HP UPD Traditional Mode

In Traditional Mode, HP UPD is bound to a print queue and behaves like a normal printer driver with the addition of bi-directional communications for device queries and real time print job status. This mode can be chosen during driver installation, or on the dynamic mode universal printing dialog box. Traditional Mode bypasses the universal printing dialog box and goes directly into the typical print setup dialog box.

Automatic configuration does not occur in Traditional Mode; but, users can select manual updates to ensure the device’s capabilities are properly represented. The HP UPD can be installed either in Dynamic Mode, Traditional Mode, or both, depending on user requirements.

== Management features ==

HP UPD Management Features

=== INSTALL.EXE, MPA, AD, DDU, DCU ===

HP UPD includes driver management features allowing IT administrators to pre-configure, deploy, and manage the HP driver software. Management tools within the HP UPD include INSTALL.EXE with command line options, the HP MPA Tool, Active Directory Templates, Driver Configuration Utility, Driver Deployment Utility and HP Web Jetadmin.

INSTALL.EXE

HP UPD installer allows some driver default settings to be modified via command line options. Some of these switches will change the system-wide behavior of the HP UPD, while other changes are specific to a single print queue.

HP MPA Utility

The HP MPA utility pre-configures some driver default settings in a managed HP UPD environment. Settings made within the HP MPA utility control the HP UPD at a user level. The resulting policies are maintained for every printer attached to the HP UPD. They are global user policies that affect HP UPD users.

HP UPD Active Directory Templates

An HP UPD Administrative Template(an Active Directory Template) can be added to create a Group Policy Object to manage the user UPD capabilities. The settings apply to any queue that uses the HP UPD. Care should be taken when locking configuration settings as the user is unable to change a locked setting.

HP Driver Configuration Utility

The HP Driver Configuration Utility (DCU) is a Windows application used to edit the configuration file associated with a particular driver. The configuration file controls the print driver settings and takes effect when the driver is installed.

HP Driver Deployment Utility

DDU is used to pre-configure a print driver for deployment. When the package is run on the client computer, the new configuration file configures the printer driver after it is installed, and does not interfere with WHQL certification. DDU contains the standalone DCU utility inside the package and is launched when Pre-configure driver is selected from the DDU tool.

= = = = = = =

> [REQUIRED ACTION 1] List every management tool that the HP UPD text names as part of the HP UPD.
> [REQUIRED ACTION 2] Condense the paragraph of the HP UPD text that begins "The HP MPA utility pre-configures" into a short bulleted list that keeps its main facts.
> [REQUIRED ACTION 3] Pick up the HP UPD text after its final sentence and continue it.

Saved entries
= = = = = = =

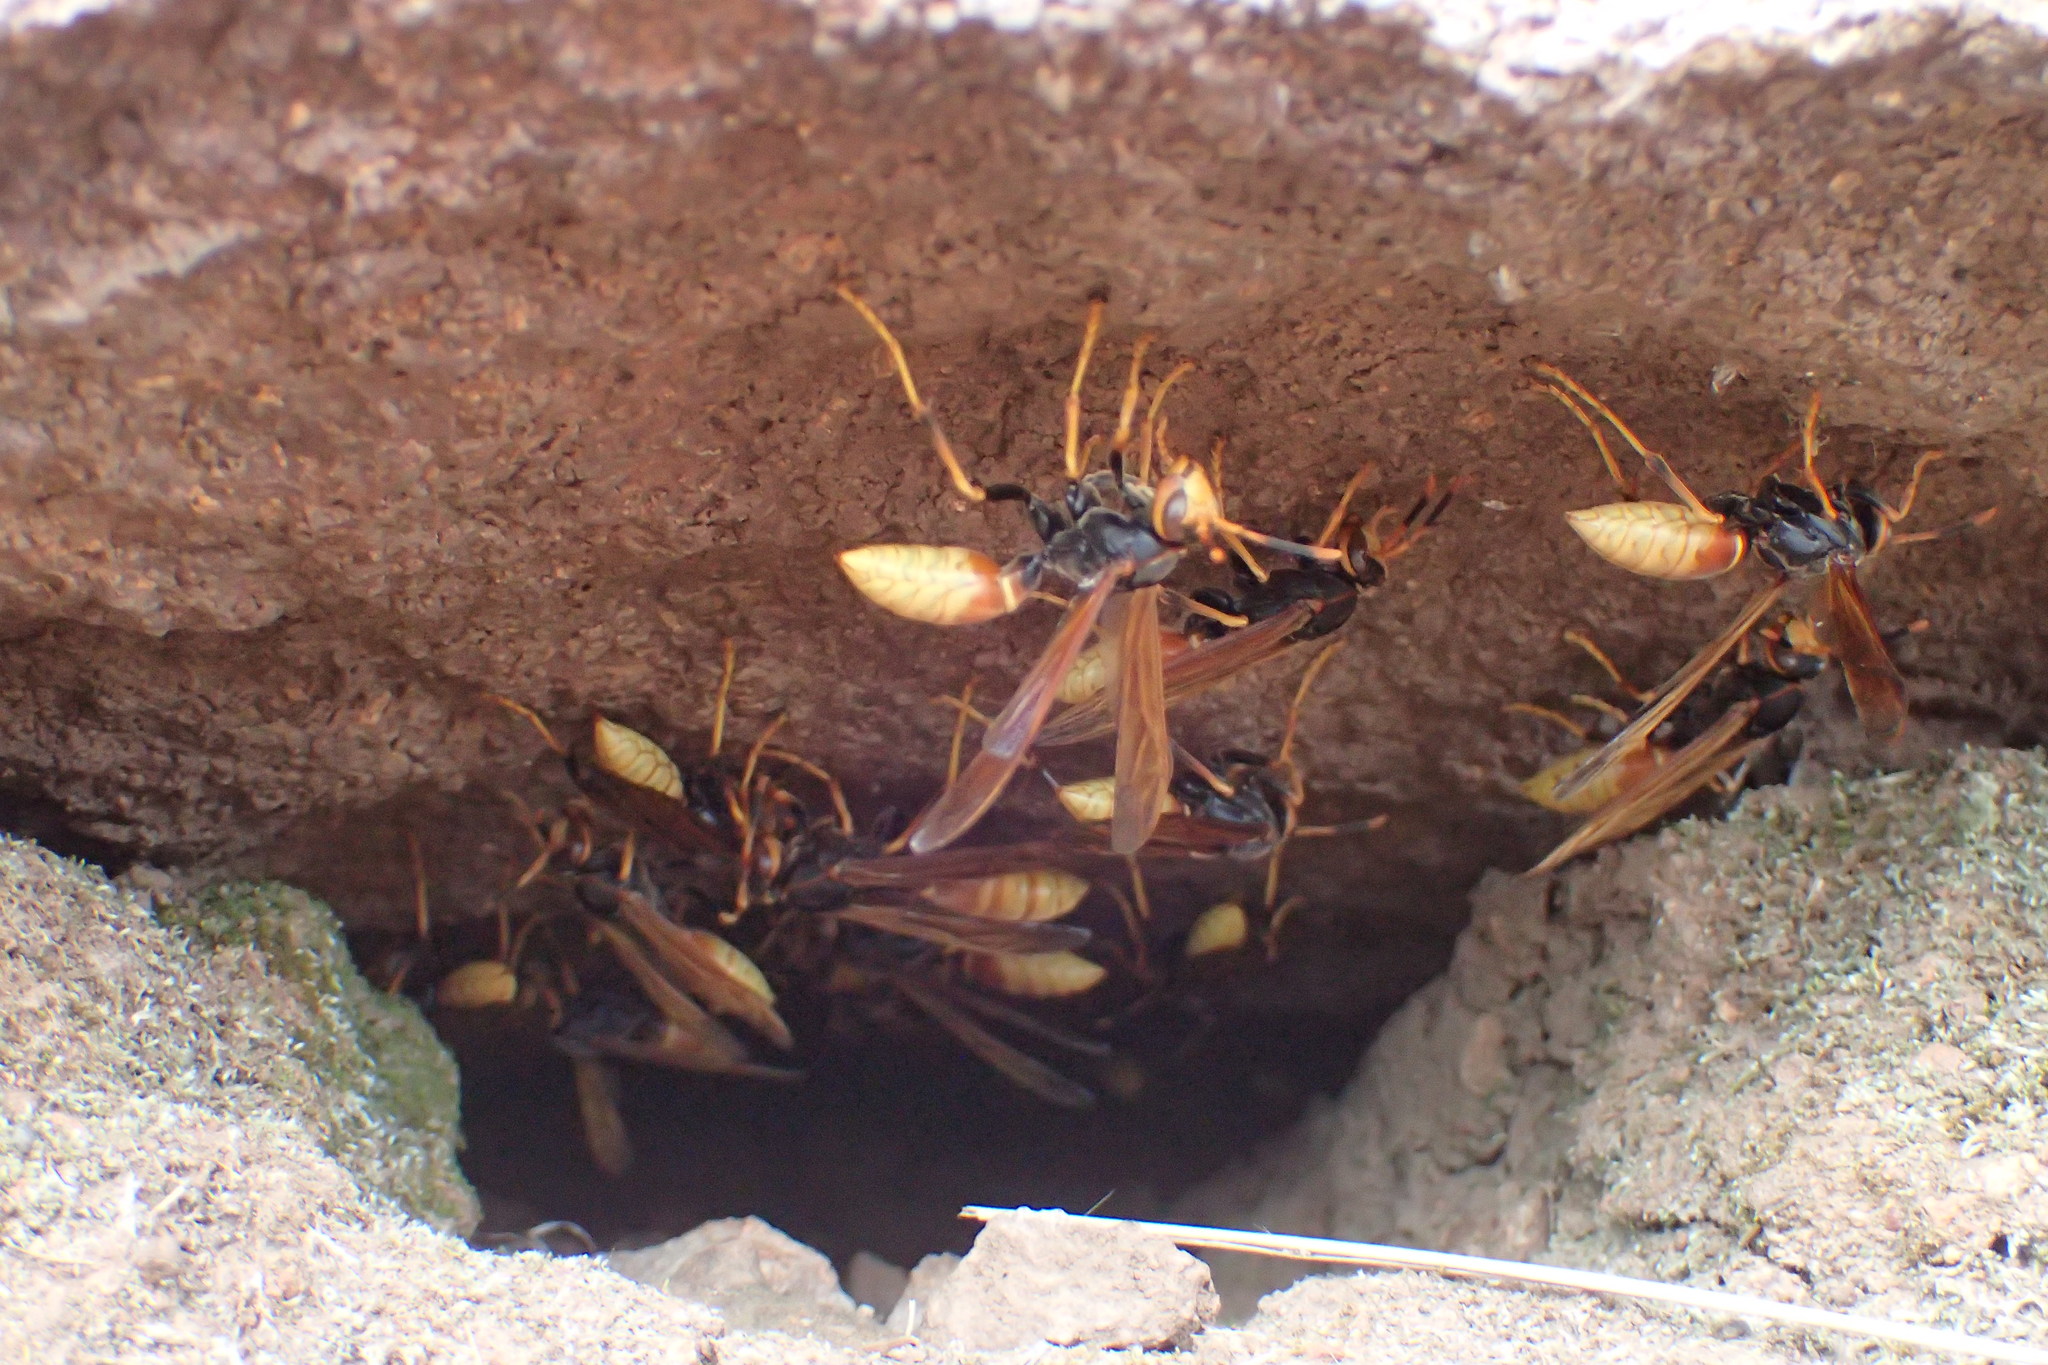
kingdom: Animalia
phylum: Arthropoda
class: Insecta
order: Hymenoptera
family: Eumenidae
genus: Polistes
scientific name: Polistes comanchus
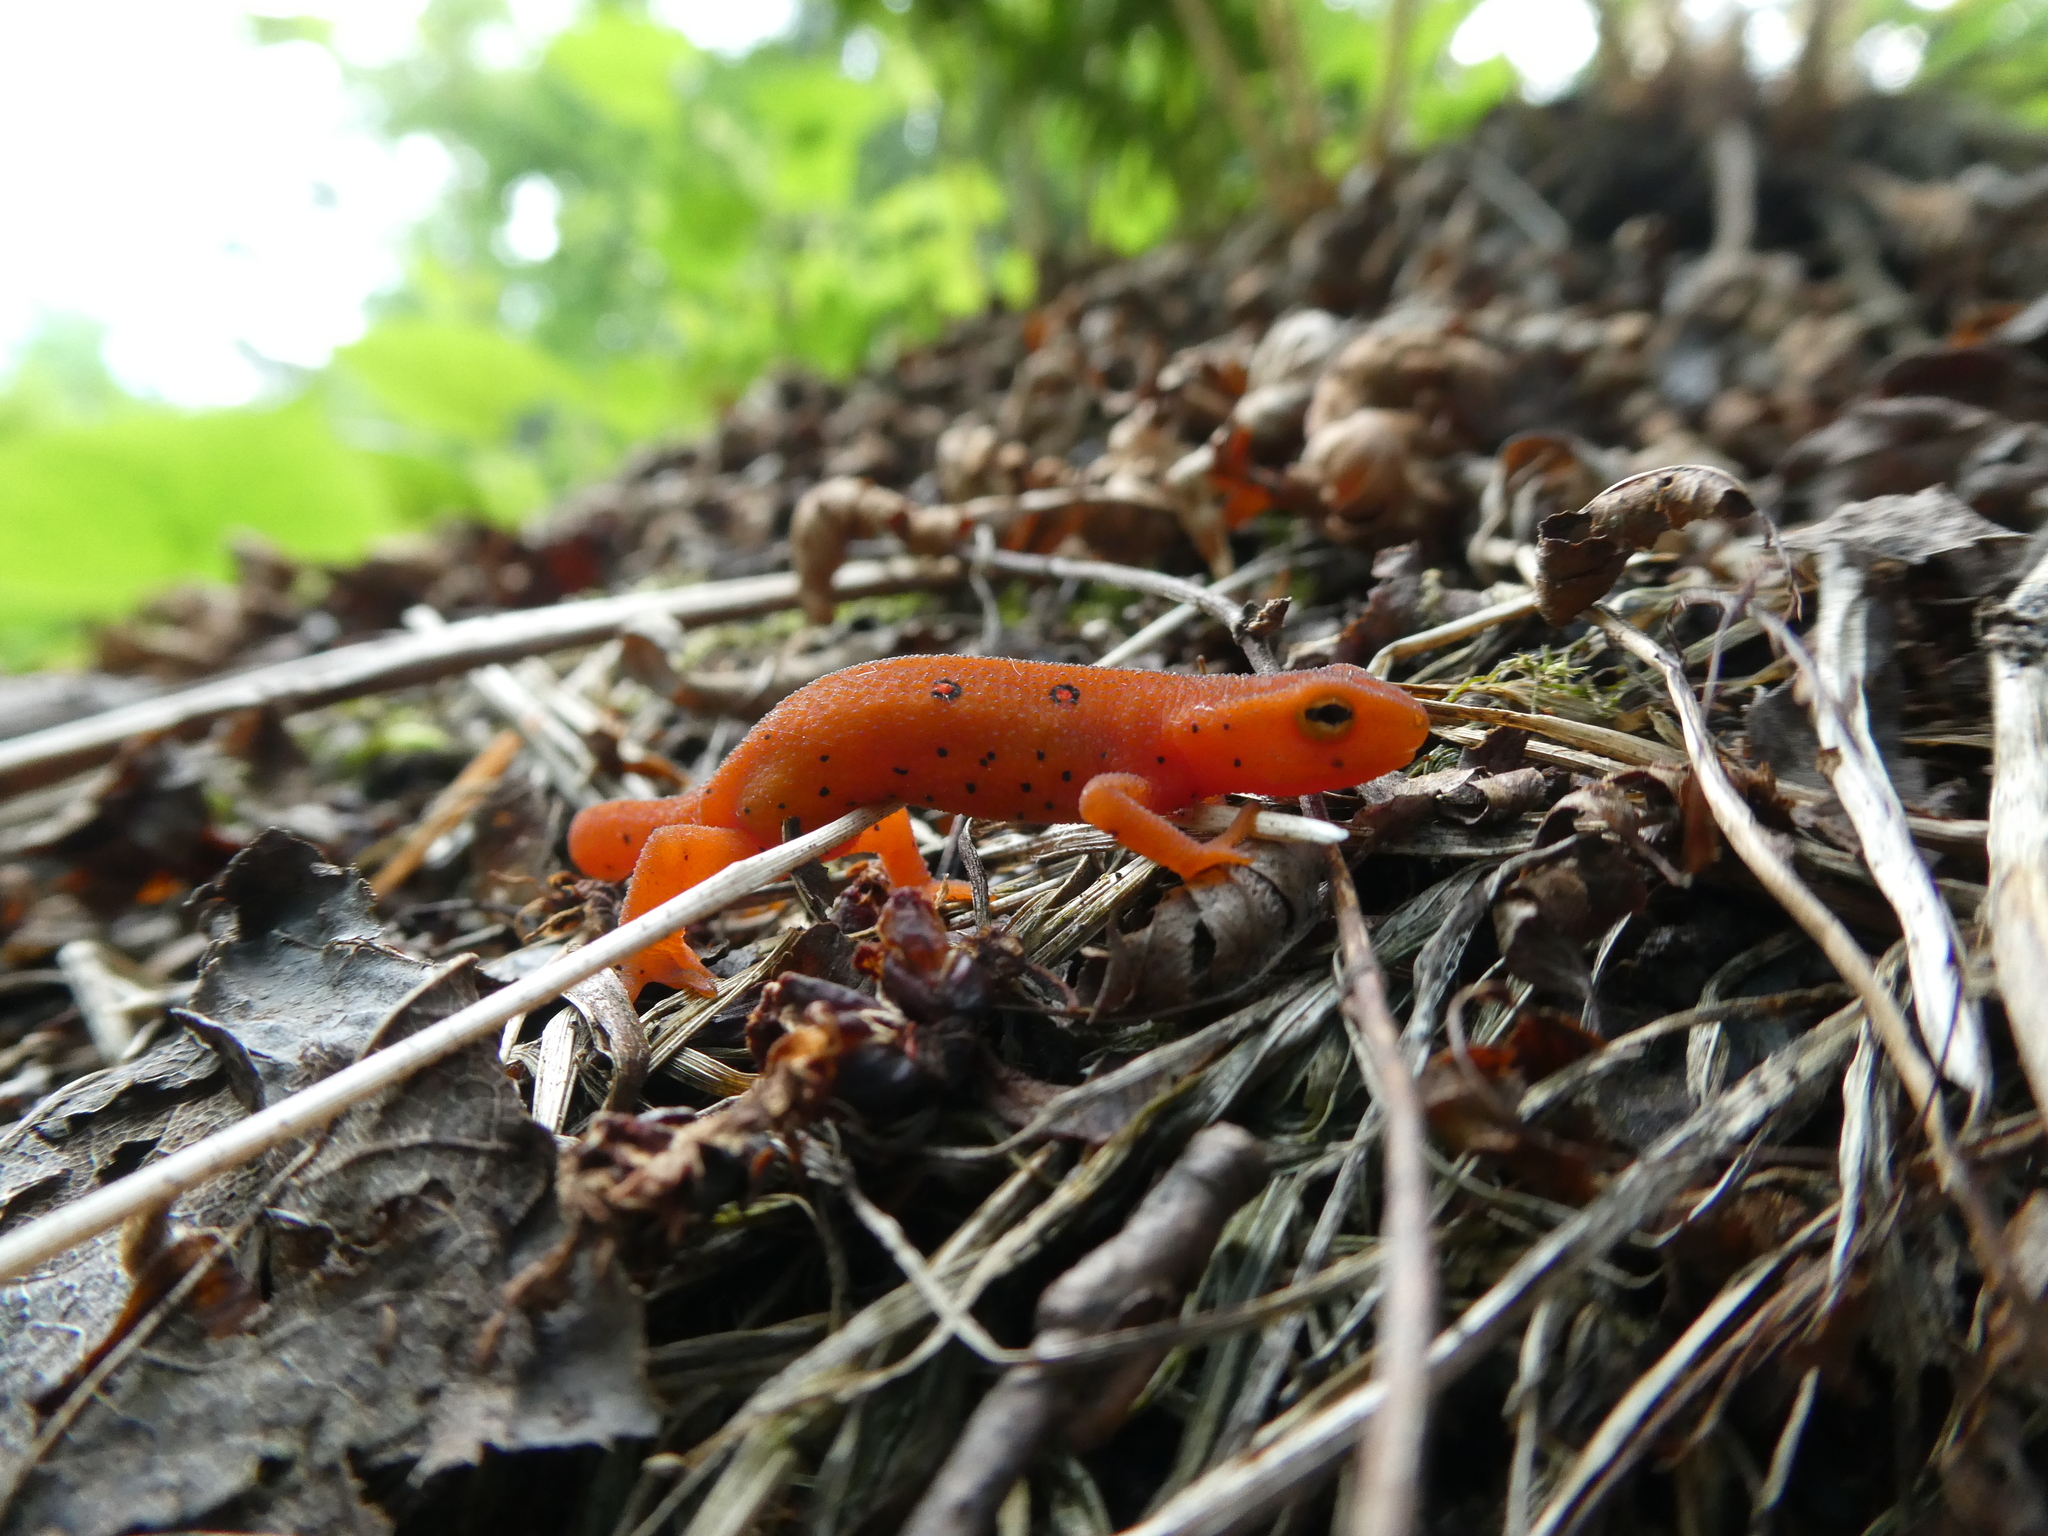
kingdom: Animalia
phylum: Chordata
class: Amphibia
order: Caudata
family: Salamandridae
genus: Notophthalmus
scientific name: Notophthalmus viridescens
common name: Eastern newt
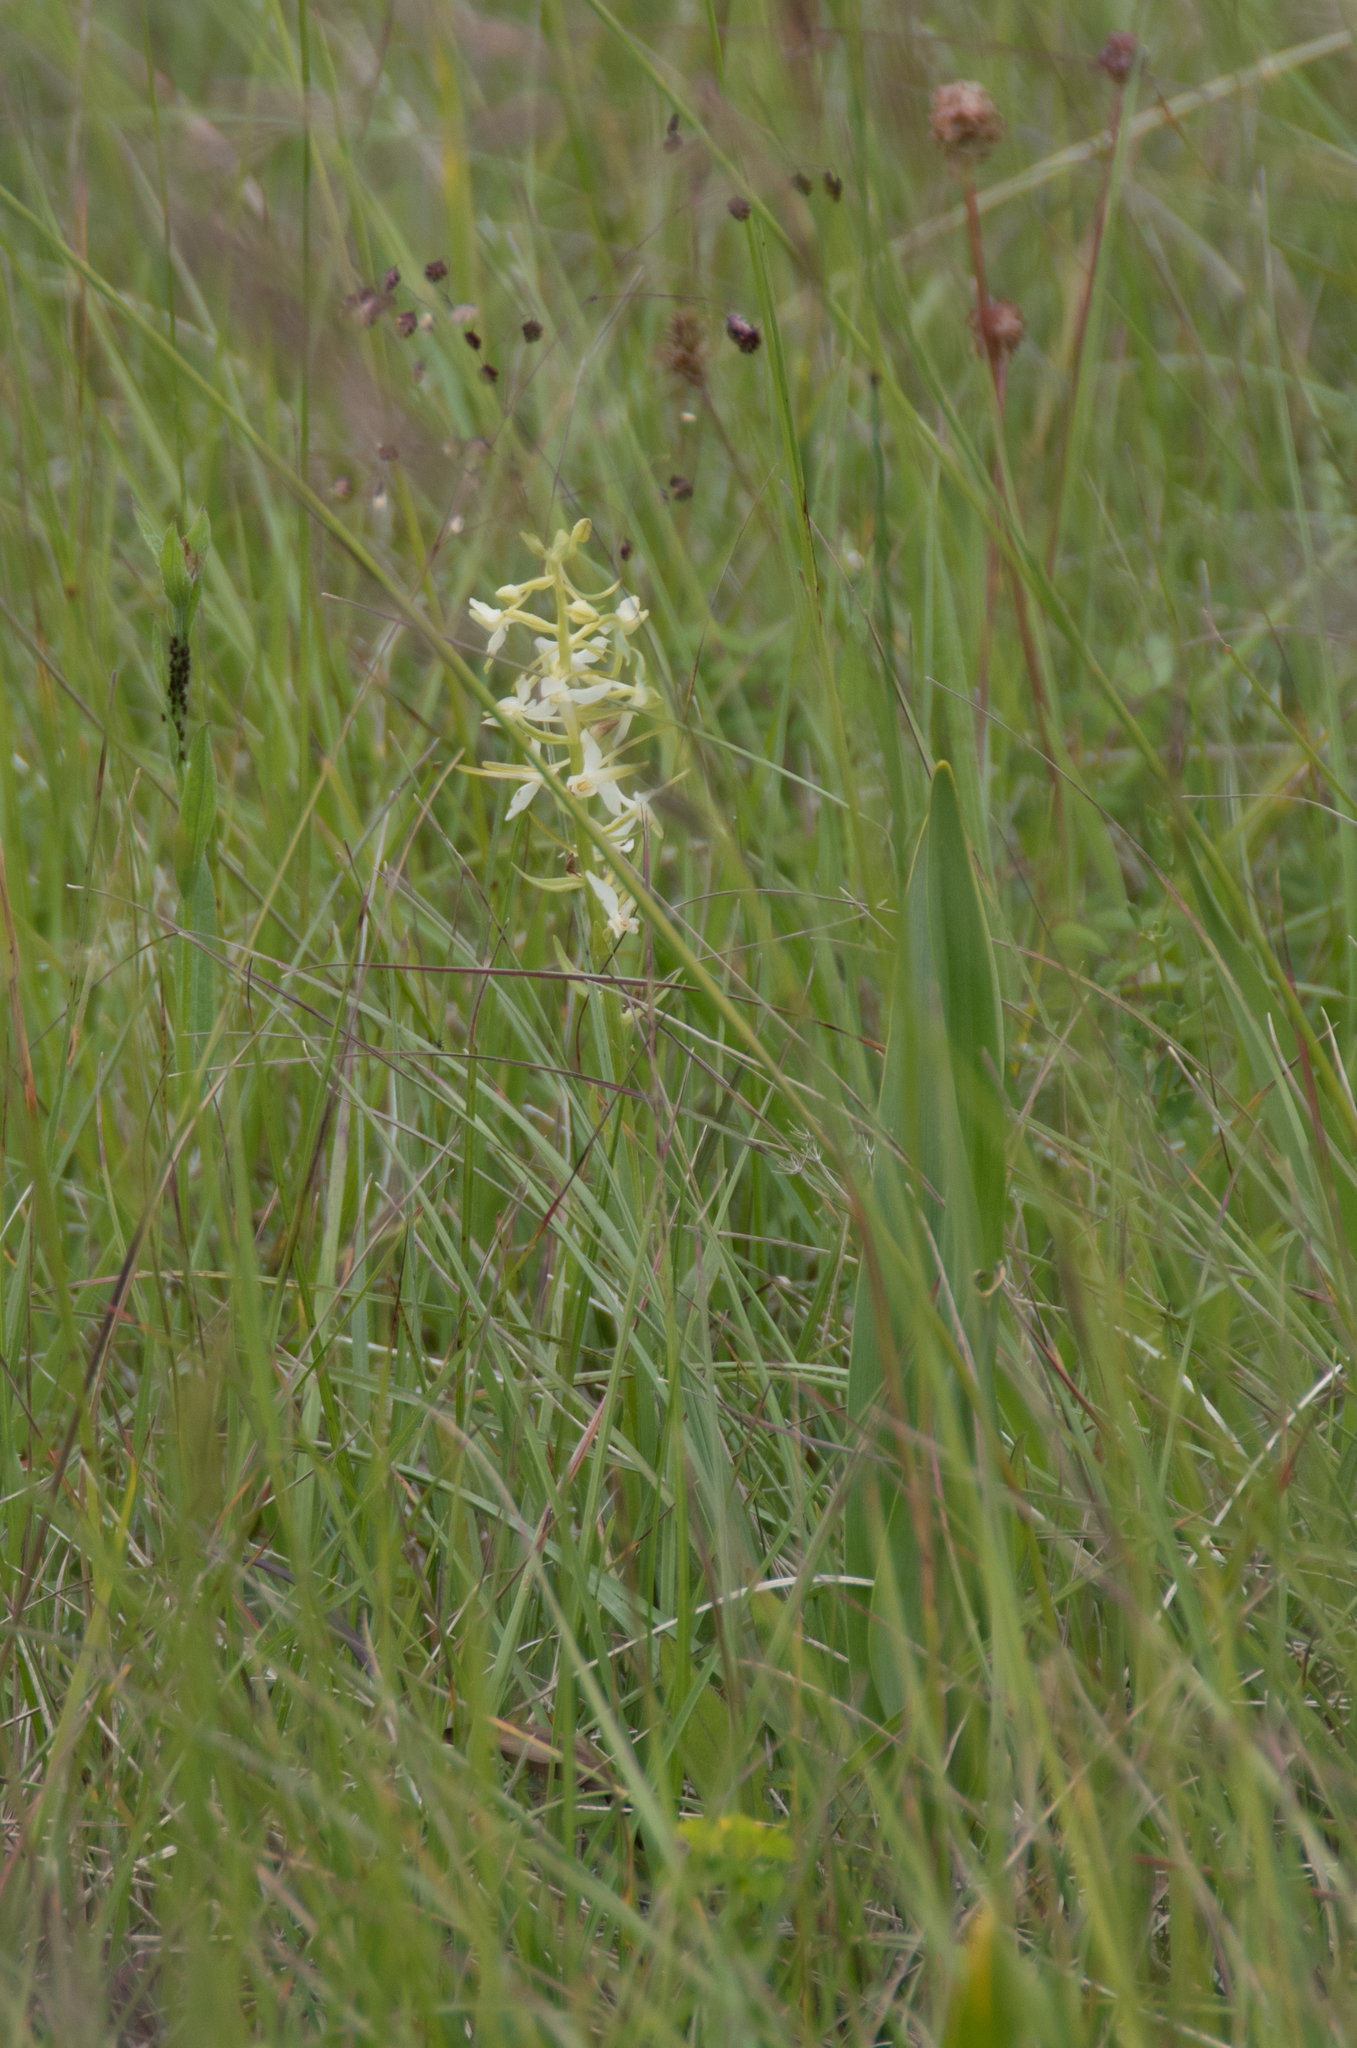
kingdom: Plantae
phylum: Tracheophyta
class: Liliopsida
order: Asparagales
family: Orchidaceae
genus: Platanthera
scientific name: Platanthera bifolia
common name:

= = = = = = =

> [RESPONSE BOX 1]
- INSTALL.EXE with command line options
- HP MPA Tool
- Active Directory Templates
- Driver Configuration Utility
- Driver Deployment Utility
- HP Web Jetadmin

> [RESPONSE BOX 2]
- Pre-configures some driver default settings in a managed HP UPD environment
- Its settings control the HP UPD at the user level
- The resulting policies are kept for every printer attached to the HP UPD
- They are global user policies that affect HP UPD users

> [RESPONSE BOX 3]
HP UPD Managed Printer Lists and Print Policies

Beyond driver configuration, HP UPD also employs managed printer lists (MPLs) and managed print policies (MPP) to control access to devices and capabilities. These technologies are used with HP UPD in dynamic mode. If MPLs are used, then searching for devices is unnecessary. Users are presented with a predefined list of devices from which to choose. MPLs are XML files that can be created manually, with the HP MPA utility, or exported from HP Web Jetadmin. When the HP UPD is activated, it begins by searching the network for the MPL file as shown in Figure 6. MPPs are used to control which users have access to device features like color, duplex, etc. By default, HP UPD assumes that the HP MPA is installed on a server named managed-print. As a result, HP UPD searches the network for this server to find HP Managed Print Policies or HP Managed Printer Lists.

=== Status Notification Popups (SNPs) ===
The driver also includes status notification pop-ups during print submission that inform the user on device status, print job status, and consumable levels. This is a graphical popup window that displays a dashboard of toner supply levels, links for reordering consumables, and an instant support landing page for that particular HP device model. When the HP UPD is selected for printing, it will attempt to communicate directly with the printer to gather status and job information during printing. By querying the printer through SNMP get commands, network traffic is kept to a minimum and is only present during printing. If desired, the SNPs can be disabled.